T.J. Alumbaugh- Python Developer @ Continuum. Currently Residing in Austin, TX.

Postgres: How to Really, Really use Tablespaces

I like PostgresDB, but recently I had a very opaque problem. The documentation (eventually) saved the day, but not before filling up the disk holding /var/lib/pgsql/. Oops. Read on to learn from my terrible, terrible mistakes.

Sometimes, when using an RDMS, you end up with more data that you thought you were going to have. You’ve already committed to having your database on some disk, but that disk is not big enough to hold the next chunk of data you need to import. There are a number of options for how to handle this, but we opted to use tablespaces in Postgres, which allow you to keep the ‘home’ for your data in $PGDATA, but put all of the data for a new table in a new directory (presumably attached to some bigger disk) specified for your tablespace.

As long as this new directory is owned by user postgres, you should be good to go. So I happily attempted to create my new tablespace as follows:

CREATE TABLESPACE extraspace LOCATION '/big_disk/data';

Not so fast! Total and utter failure. No matter how many times you chown that directory to postgres, if it doesn’t work the first time, it’s not going to work. How? Why? Why does Linux hate you so much? Why doesn’t this just work so we go back to reading Hacker News while the data imports? Because SELinux.

Security Enhanced Linux, if turned on for your system, will prevent Postgres from using the filesystem in that way unless you explicitly allow it.
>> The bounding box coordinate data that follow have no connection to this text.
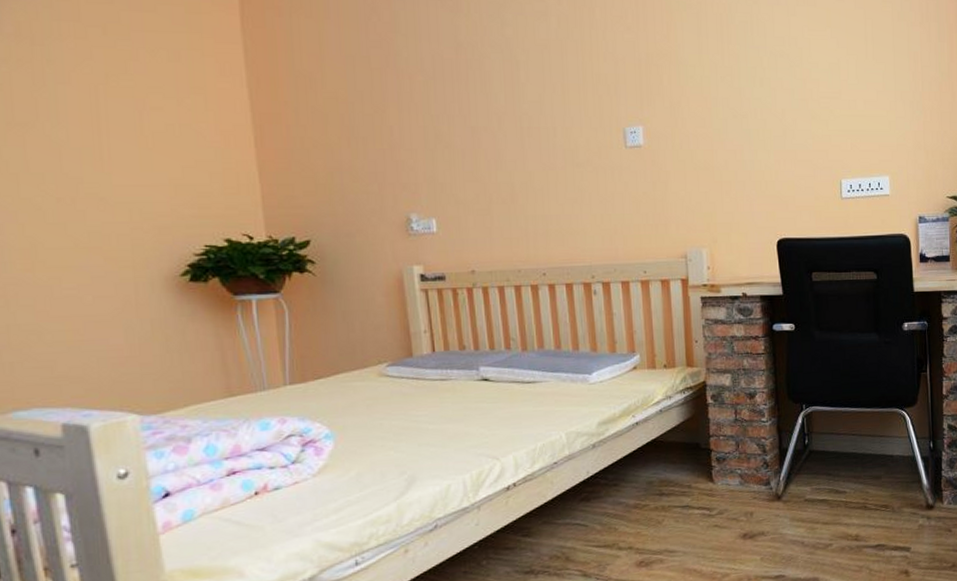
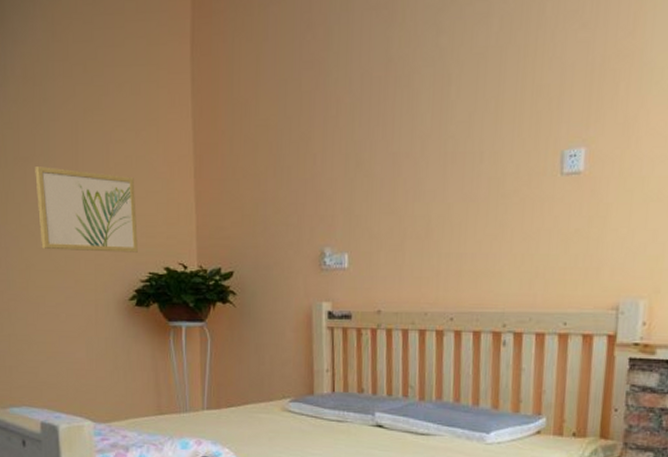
wall art: none [38,133,189,226] -> present [35,167,138,253]

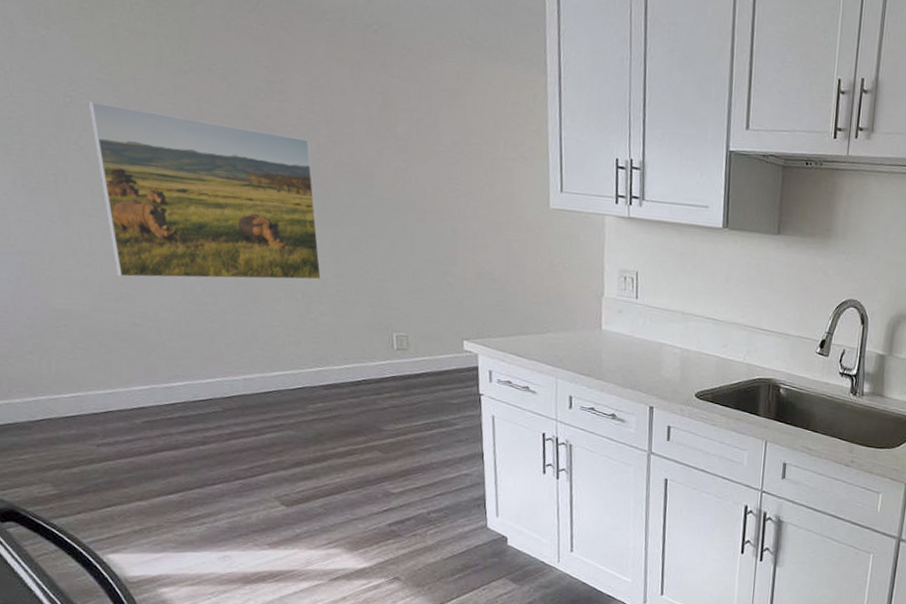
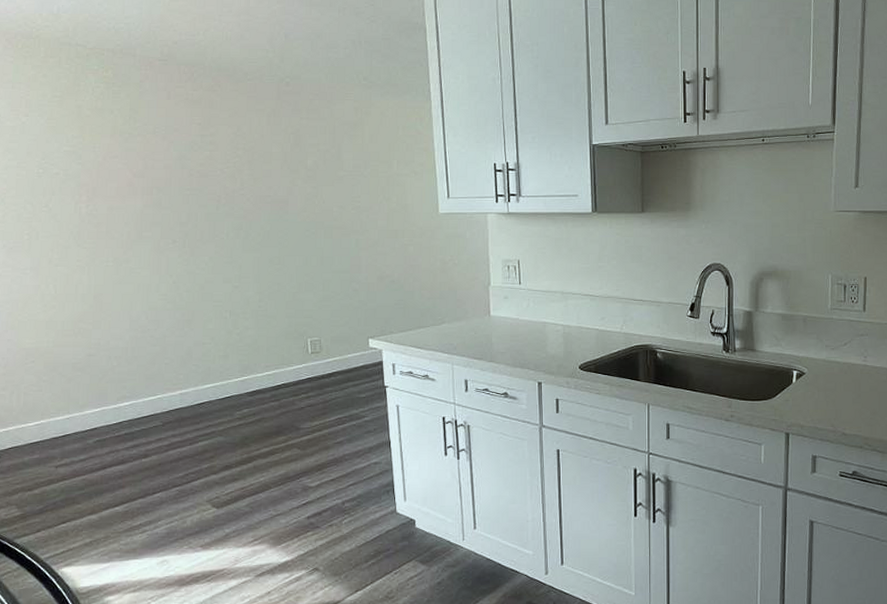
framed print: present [89,102,321,280] -> none [58,170,245,315]

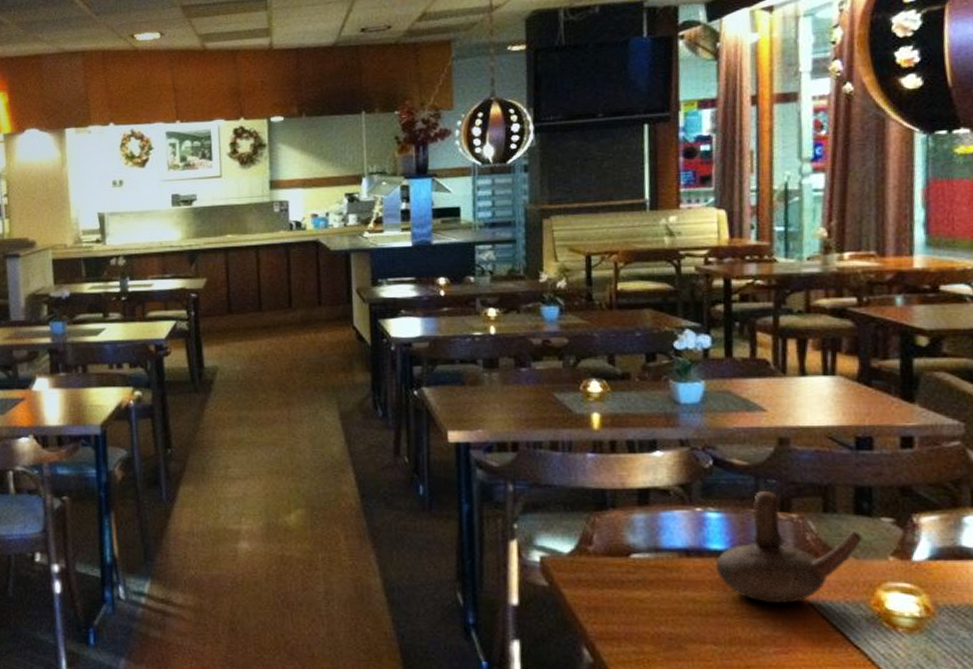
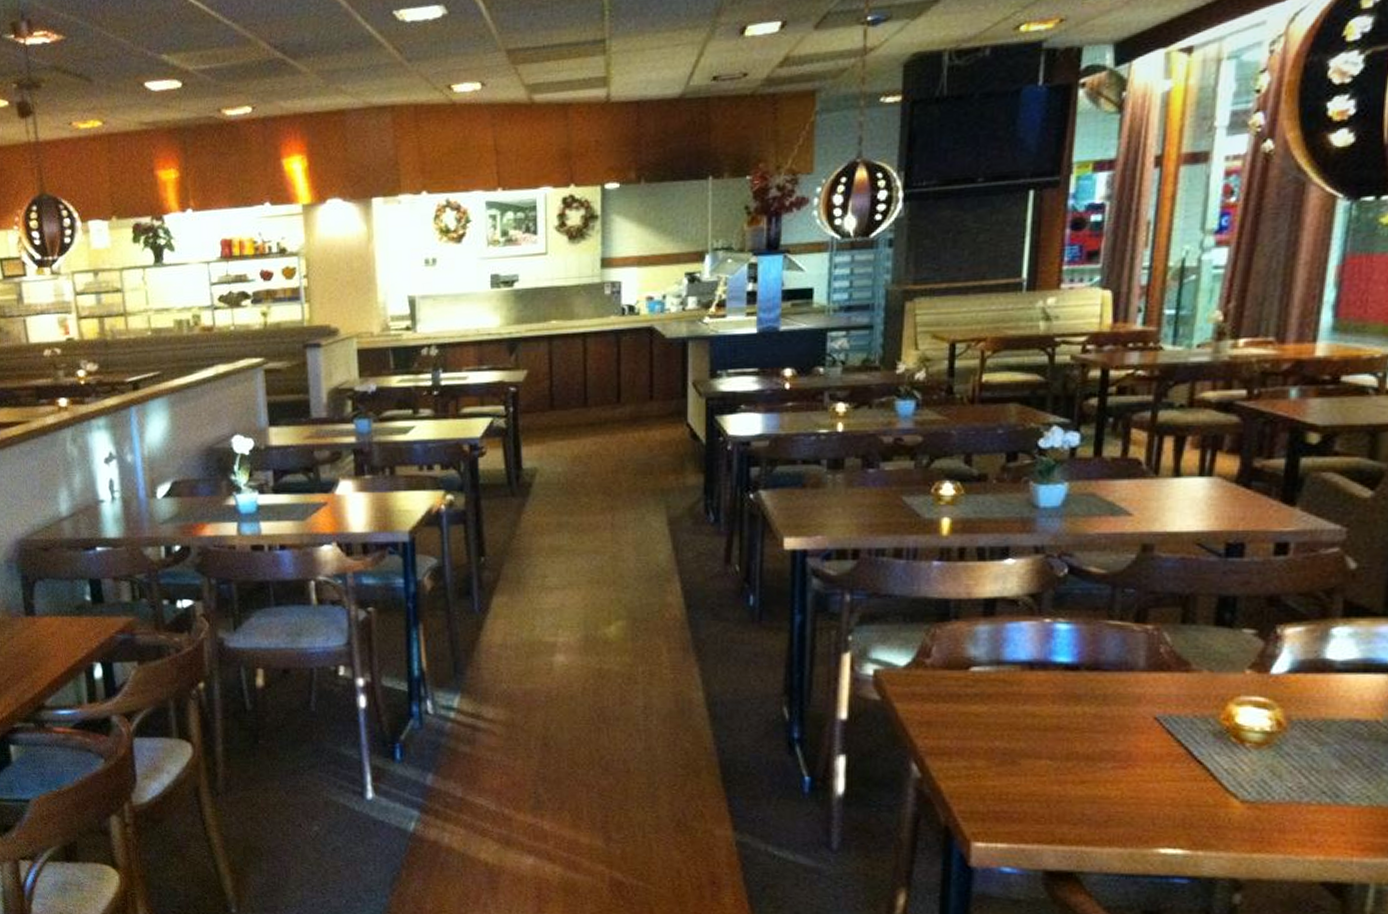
teapot: present [715,491,863,604] -> none [1059,601,1221,719]

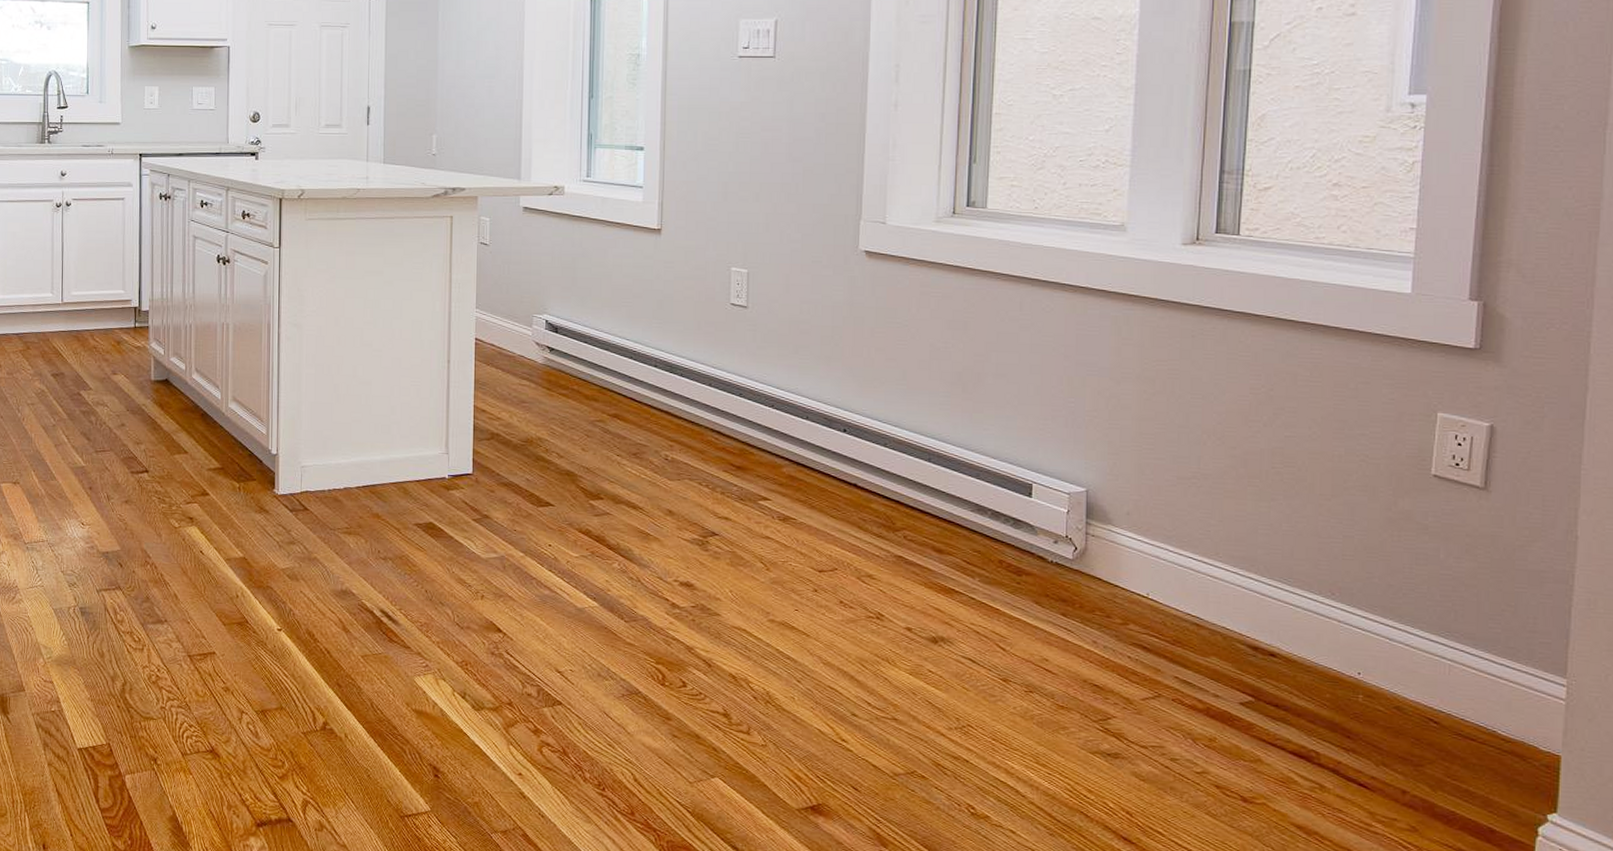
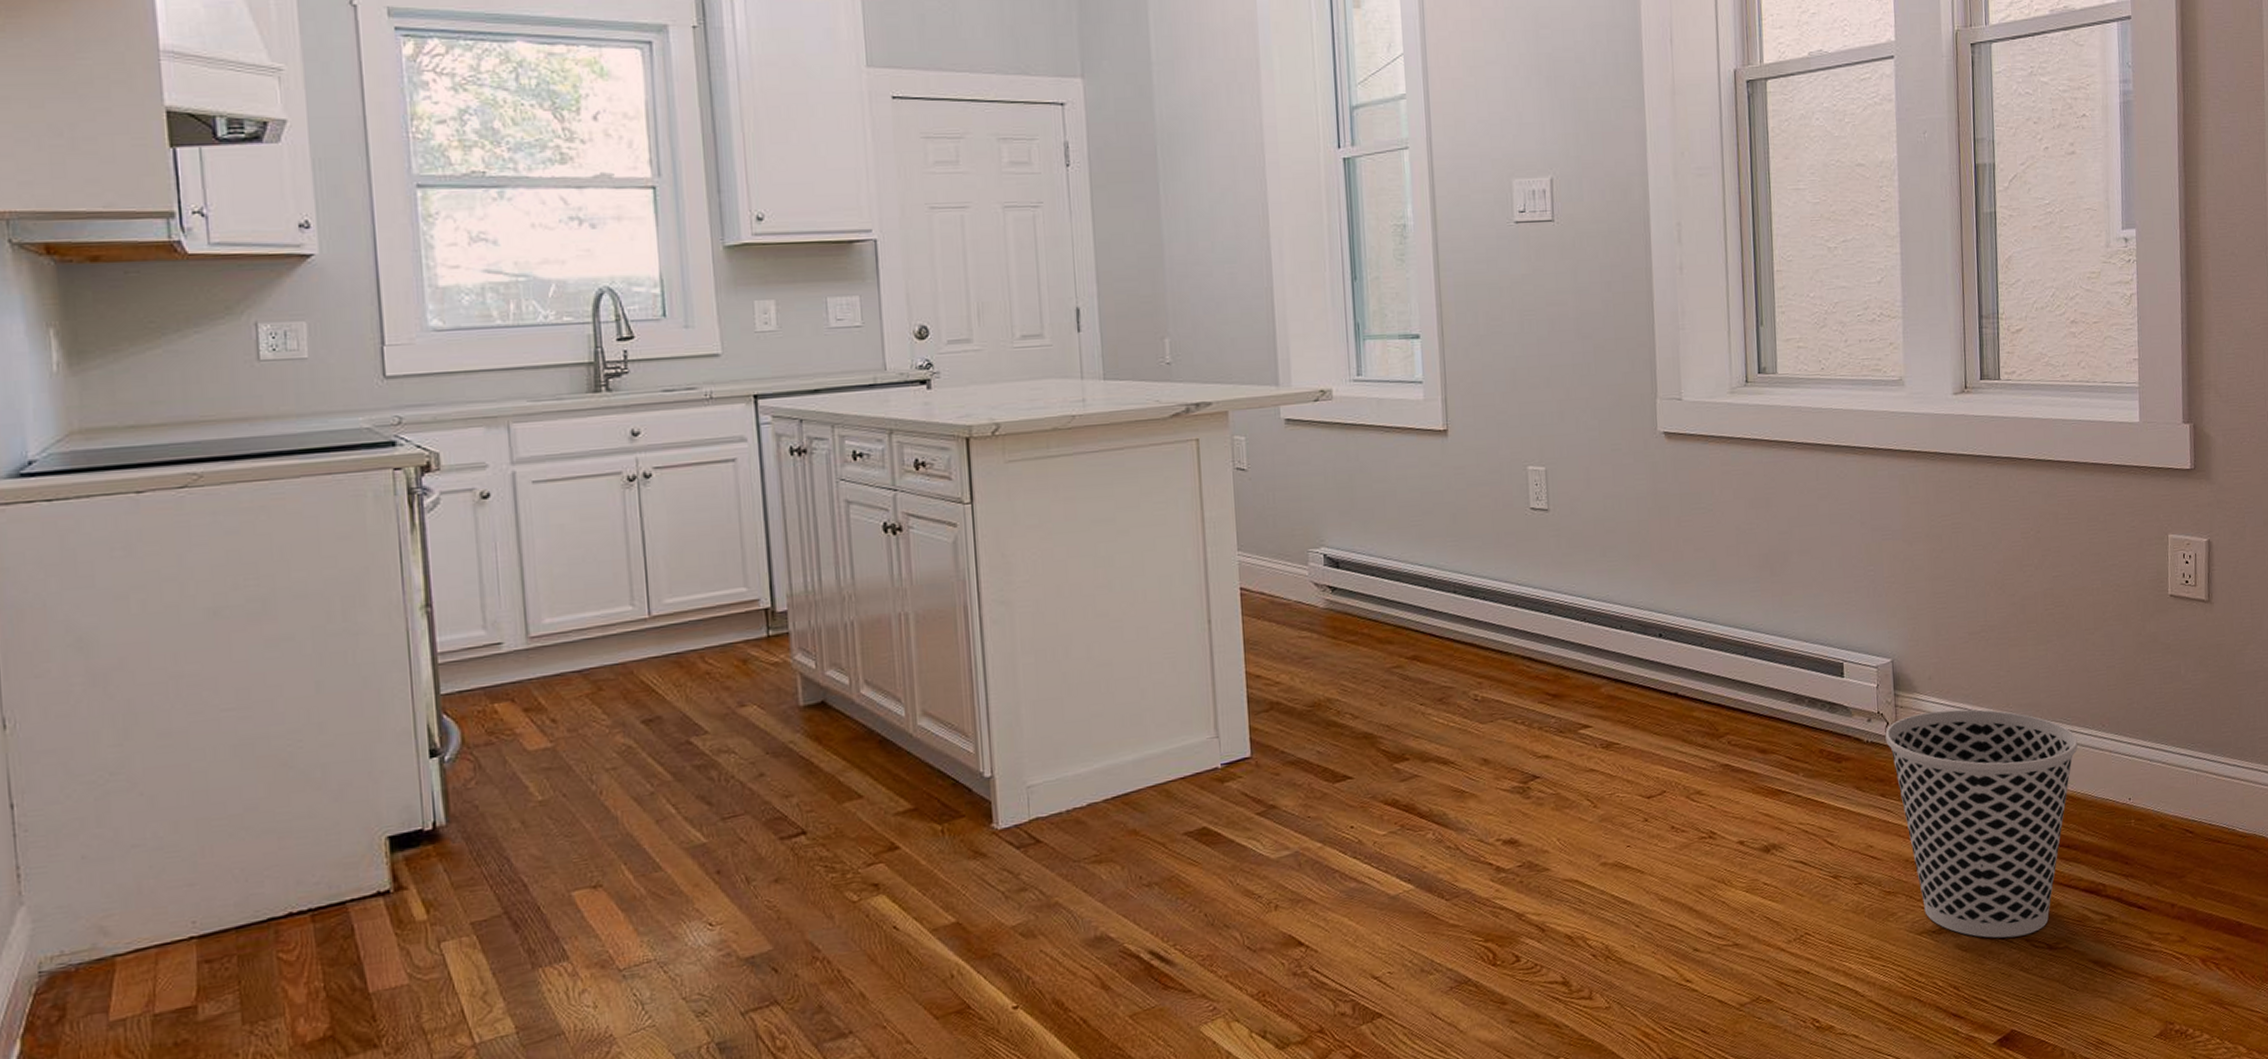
wastebasket: none [1072,545,1299,782] -> present [1885,709,2078,938]

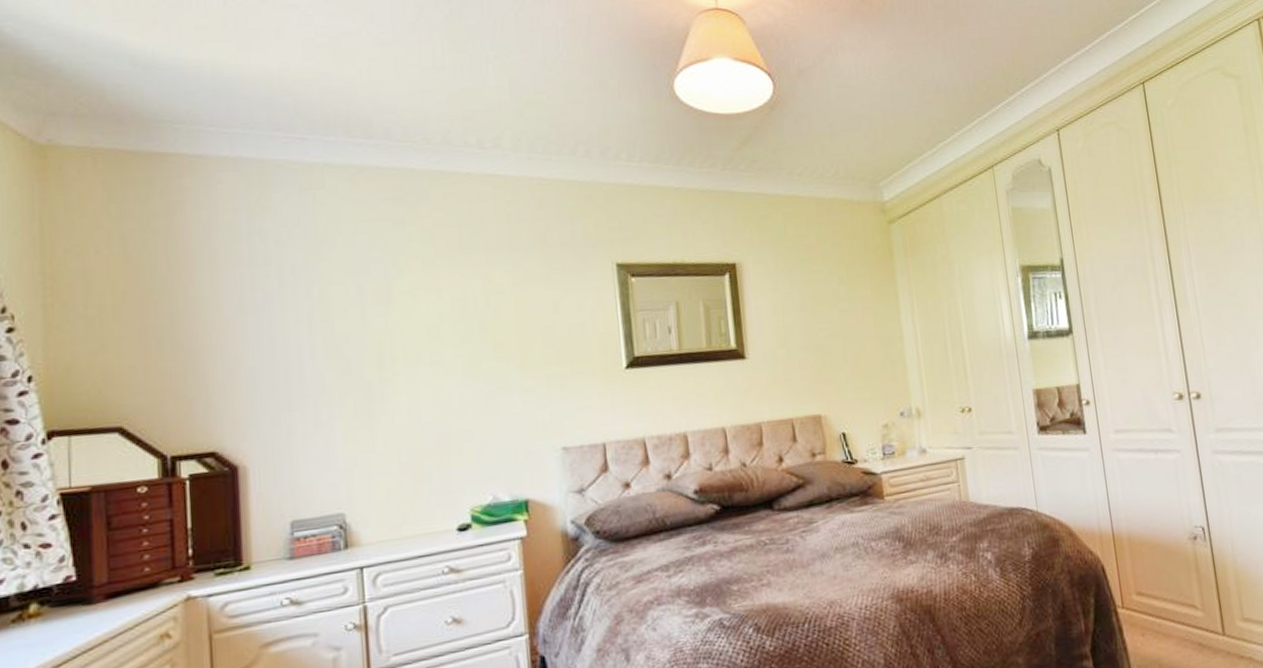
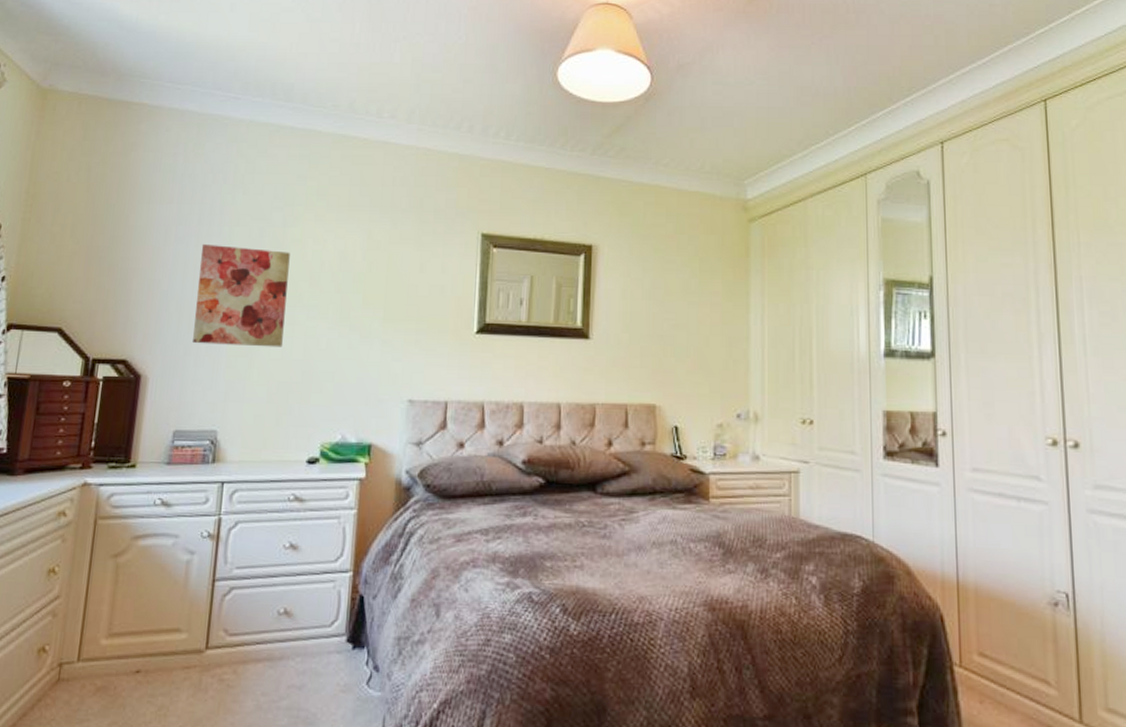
wall art: none [288,307,407,422] -> present [193,243,290,348]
Assuming you want to create the tablespace in /big_disk/data, execute this command as root:

chcon system_u:object_r:postgresql_db_t:s0 /big_disk/data

Some additional background information on SELinux issues with Postgres is available here. Anyway, now you can create a tablespace with the command above. So, now it’s time to make a table using your brand new tablespace! We had a smaller test table that had a sample of the full dataset, so we just need to create a new table just like the old one:

CREATE TABLE IF NOT EXISTS data_all (LIKE data_some INCLUDING CONSTRAINTS INCLUDING DEFAULTS) TABLESPACE extraspace;

OK, now we can pgimport to our heart’s content right? NO. This is where I went wrong and filled up our production server. That was bad. The key is that, although creating the table this way will indeed start filling up the directory designated for your tablespace, the index (or indices if you have more than one) will still be added somewhere in $PGDATA. So your disk won’t fill up as fast, but if you’re importing a terabyte of data with a lot of rows, you’ll still end up putting a lot of data on your main disk. The solution: at table creation time, you must ALSO specify that each index you create uses the new tablespace:

CREATE TABLE IF NOT EXISTS data_all (PRIMARY KEY (id) USING INDEX TABLESPACE extraspace, LIKE some_data INCLUDING CONSTRAINTS INCLUDING DEFAULTS) TABLESPACE extraspace;

And any subsequent indices must use the new tablespace. If you create a new table inheriting the properties of an existing table, DON’T inherit the indices on the table because they will stored in $PGDATA. Manually create them:

CREATE INDEX an_index ON data_all USING btree (col1, col2) TABLESPACE extraspace;

And with that, your data, your primary key index, and an additional index, will all be stored on your new disk. You’ll only get a few kilobytes in PGDATA per 1 GB block file as Postgres ingests the data. Now, start your massive pgimport and go back to reading Hacker News.